Some Oregon students say Biden’s loan forgiveness doesn’t go far enough
President Joe Biden announced a one-time write-off of some federal student loan debt on Wednesday. The new policy wipes out up to $20,000 for people who went to college on Pell Grants and $10,000 for those who didn’t, only if they earn less than $125,000 a year.
Some Oregon students appreciate the move, but think the president could have gone further.
According to data for the 2019-2020 academic year from the Oregon Higher Education Coordinating Commission, or HECC, individuals who earned an associate’s or bachelor’s degree from Oregon’s public universities on average about $21,000 in federal debt. At community colleges, former students owe about $13,000 on their federal loans. Overall, 31% of Oregon undergraduates have federal loans, according to Oregon HECC.
“I am thrilled with the mobility and relief this decision will bring to student debt holders in Oregon and across the country,” said Luda Isakharov, student body president at the University of Oregon, in a statement. communicated to the OPB. “However, a one-time cancellation is the bare minimum to meet the skyrocketing costs of a college education.”
Isakharov is from Oregon, and she said she chose to go to OU because the tuition in the state made it more affordable.
“But a lot of my friends and peers come to Oregon for out-of-state programs, and the costs are extremely heavy, and as a result, they have to take out extremely large loans,” she said. “I just wish we could all choose our college, universities, and educational paths based on our passions and what’s best for us and not be constrained by onerous costs.”
Student leaders at Oregon State University, Oregon’s largest public university, had a similar mixed reaction to Biden’s announcement. Oregon State University Student Associates said in a statement from their executive branch that while the partial loan forgiveness will benefit many students, it is not a permanent solution.
“While we seek greater action from the federal government on the student debt crisis, we are pleased to hear that action is being taken,” the ASOSU executive branch wrote. “We hope this will represent a first step towards longer-term actions to tackle the dramatic rise in the costs of higher education.”
Oregon politicians reacted positively to Biden’s announcement on Wednesday.
Rep. Suzanne Bonamici, D-Ore., and U.S. Sens.
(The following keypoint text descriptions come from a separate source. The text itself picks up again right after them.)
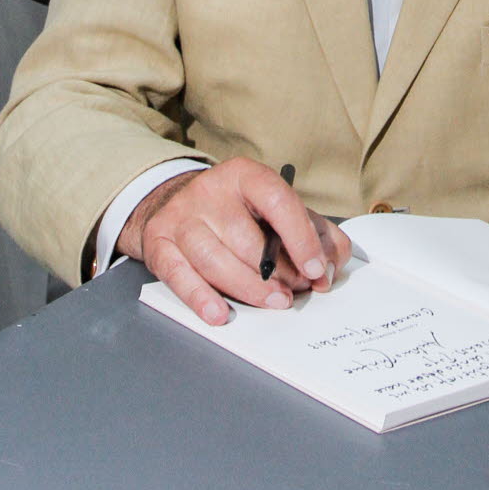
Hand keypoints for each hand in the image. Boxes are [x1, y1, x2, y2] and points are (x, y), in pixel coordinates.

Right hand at [119, 158, 351, 326]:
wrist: (182, 206)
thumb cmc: (242, 215)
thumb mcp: (283, 213)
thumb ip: (318, 236)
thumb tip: (329, 269)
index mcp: (245, 176)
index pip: (277, 199)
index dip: (300, 237)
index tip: (316, 269)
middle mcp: (210, 191)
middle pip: (245, 238)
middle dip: (277, 273)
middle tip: (295, 293)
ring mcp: (181, 217)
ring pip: (214, 259)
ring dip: (248, 289)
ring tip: (274, 303)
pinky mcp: (159, 243)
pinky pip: (179, 275)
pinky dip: (200, 297)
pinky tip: (220, 313)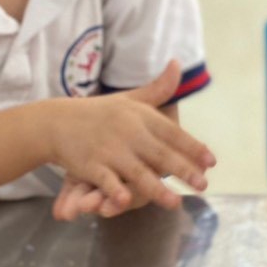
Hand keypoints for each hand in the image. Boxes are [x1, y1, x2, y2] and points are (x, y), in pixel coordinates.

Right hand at [48, 61, 214, 214]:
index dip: (193, 147)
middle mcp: (128, 132)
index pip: (172, 133)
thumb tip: (177, 64)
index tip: (211, 161)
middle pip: (160, 154)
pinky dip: (115, 190)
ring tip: (175, 202)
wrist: (55, 121)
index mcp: (140, 116)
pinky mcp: (90, 164)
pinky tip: (126, 202)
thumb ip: (157, 89)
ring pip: (137, 172)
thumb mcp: (128, 99)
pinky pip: (106, 180)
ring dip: (156, 188)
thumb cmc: (97, 113)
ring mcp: (109, 149)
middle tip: (203, 185)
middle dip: (183, 170)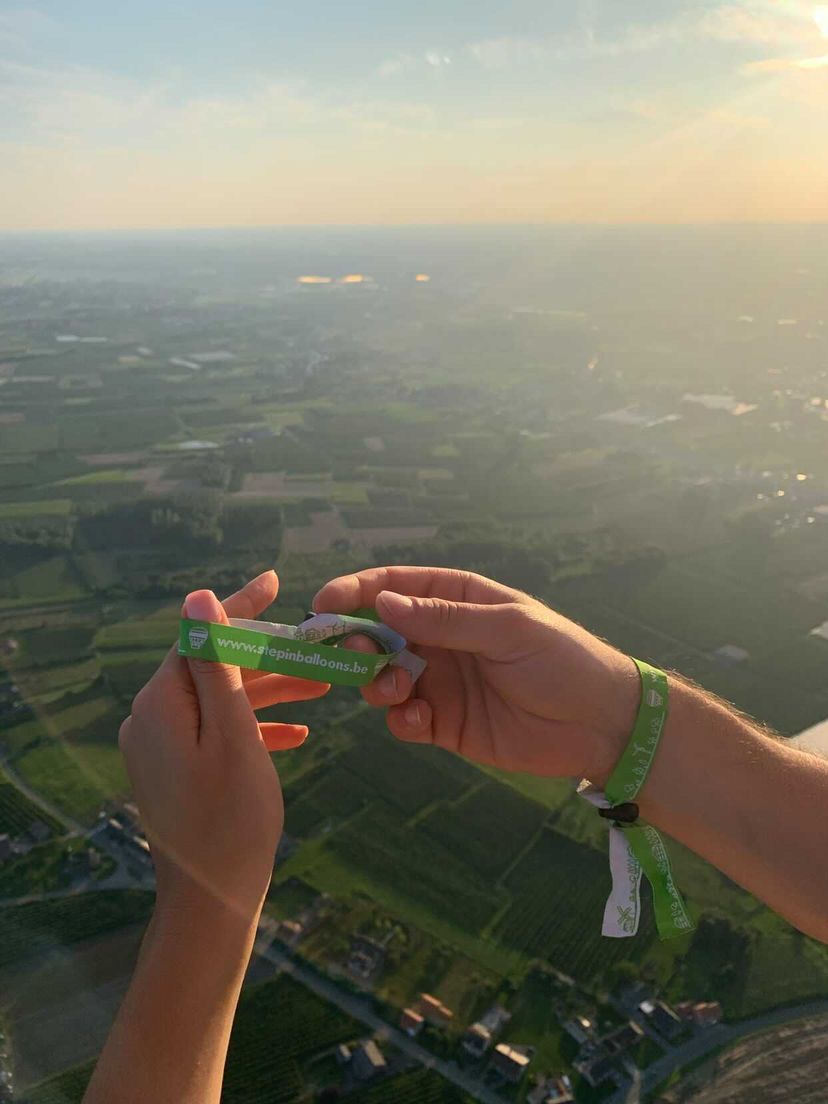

Ron Wyden and Jeff Merkley, both Democrats, released statements Wednesday morning supporting the president’s action.
Bonamici called the announcement “the most ambitious in a long list of actions the Biden administration has taken to support student borrowers, reform the federal student loan system, and make our country’s colleges and universities more affordable.”
Wyden tweeted that the one-time loan forgiveness is great news for students who are forced to make decisions between paying off their loans and making ends meet. He said he would continue to push for student debt relief in the future.
Merkley said he applauded the action but saw it as a “down payment” on the overall solution. He says he will pursue bigger reforms, including affordable, income-tested repayment plans.
As enrollment has plummeted at most Oregon public higher education institutions during the pandemic, tuition has increased. The rising cost of higher education has made it even more difficult for students to graduate without taking on substantial debt.
The Oregon Student Association, a nonprofit student advocacy group, said while Biden’s partial debt forgiveness is a step toward solving the “broken higher education system,” there is still a lot to do.
“Public higher education continues to be significantly underfunded, forcing students to shoulder the burden of high tuition fees,” the OSA executive committee told the OPB in a statement. “We urge President Biden to expand financial aid, fully fund higher education, and cancel all student debt.”
OU Student Body President Isakharov said she hopes Biden’s announcement will start a broader conversation about college access and affordability.
“The loan forgiveness is an incredible step, but I want to know what’s next — both from the federal government, but also from the state of Oregon,” Isakharov said. “The systemic issues that force people to take out loans in the first place continue to drive up tuition costs.”
Along with the partial, one-time loan forgiveness, Biden announced a cap on monthly payments for federal undergraduate loans — lowering it from 10% to 5% of a borrower’s discretionary income.
He said the US Department of Education is also proposing a rule to revise income-based repayment plans in multiple ways. This includes forgiveness of loan balances after 10 years of payments instead of 20 years for borrowers with an original loan balance of $12,000 or less.
Biden has announced he will extend the student loan hiatus one last time. It was previously extended until August 30, but Biden said it will now last until the end of this year.